Re: [PATCH v1 0/7] mm: COW fixes part 3: reliable GUP R/W FOLL_GET of anonymous pages

From: David Hildenbrand
Date: Sat Mar 19 2022 - 07:17:27 EST


On 19.03.22 00:48, Jason Gunthorpe wrote:
> On Tue, Mar 15, 2022 at 03:18:30PM +0100, David Hildenbrand wrote:
>> This is just the natural follow-up of part 2, that will also further
>> reduce "wrong COW" on the swapin path, for example, when we cannot remove
>> a page from the swapcache due to concurrent writeback, or if we have two
>> threads faulting on the same swapped-out page. Fixing O_DIRECT is just a
>> nice side-product :)

Hi Jason,

thanks or the review!

>
> I know I would benefit alot from a description of the swap specific
> issue a bit more. Most of this message talks about clear_refs which I
> do understand a bit better.

Patch #1 contains some additional information. In general, it's the same
issue as with any other mechanism that could get the page mapped R/O
while there is a FOLL_GET | FOLL_WRITE reference to it -- for example,
DMA to that page as happens with our O_DIRECT reproducer.
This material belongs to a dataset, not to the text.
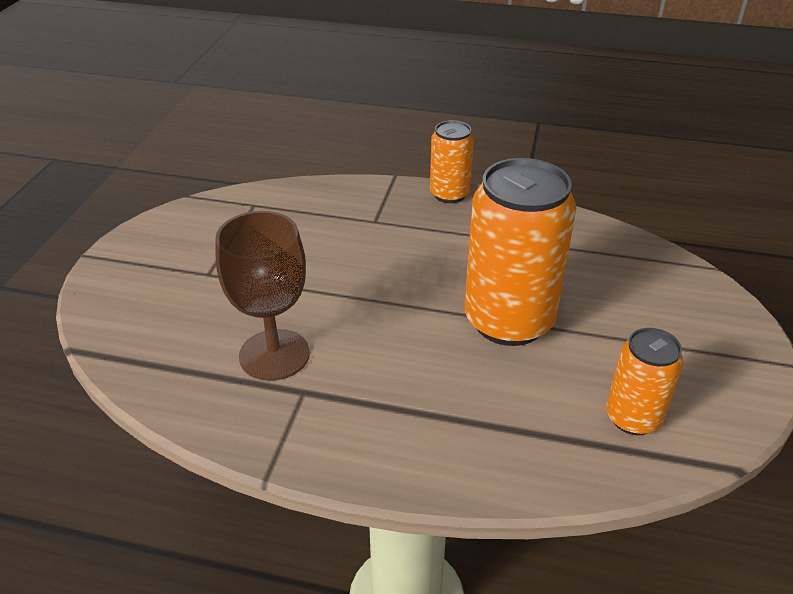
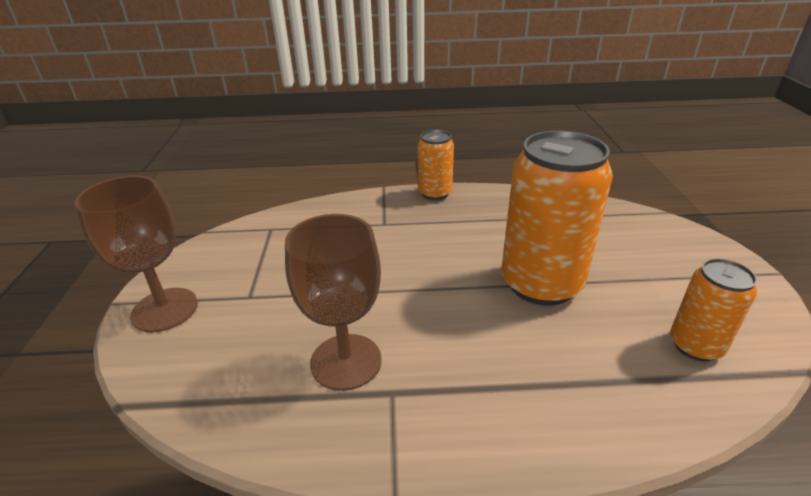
camera: 15 degrees left, 5 degrees down
none -> brown goblet [74,176,198,332]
Part 2 essentially fixed the other cases (i.e., clear_refs), but the
remaining swapout+refault from swapcache case is handled in this series.

>
> Is this talking about what happens after a page gets swapped back in?
> eg the exclusive bit is missing when the page is recreated?

Right, try_to_unmap() was the last remaining case where we'd have lost
the exclusivity information -- it wasn't required for reliable GUP pins
in part 2.

Here is what happens without PG_anon_exclusive:

1. The application uses parts of an anonymous base page for direct I/O,
let's assume the first 512 bytes of page.

fd = open(filename, O_DIRECT| ...);
pread(fd, page, 512, 0);

O_DIRECT will take a FOLL_GET|FOLL_WRITE reference on the page

2. Reclaim kicks in and wants to swapout the page -- mm/vmscan.c

shrink_page_list() first adds the page to the swapcache and then unmaps
it via try_to_unmap().

After the page was successfully unmapped, pageout() will start
triggering writeback but will realize that there are additional
references on the page (via is_page_cache_freeable()) and fail.

3. The application uses unrelated parts of the page for other purposes
while the DMA is not completed, e.g., doing a a simple

page[4095]++;

The read access will fault in the page readable from the swap cache in
do_swap_page(). The write access will trigger our COW fault handler. As
we have an additional reference on the page, we will create a copy and
map it into out page table. At this point, the page table and the GUP
reference are out of sync.

4. O_DIRECT completes

The read targets the page that is no longer referenced in the page
tables. For the application, it looks like the read() never happened, as
we lost our DMA read to our page.


With PG_anon_exclusive from series part 2, we don't remember exclusivity
information in try_to_unmap() yet. do_swap_page() cannot restore it as
it has to assume the page is possibly shared.

With this series, we remember exclusivity information in try_to_unmap()
in the SWP PTE. do_swap_page() can restore it. Consequently, our COW
fault handler won't create a wrong copy and we won't go out of sync
between GUP and the page mapped into the page table.


Hope that helps!

--
Thanks,

David / dhildenb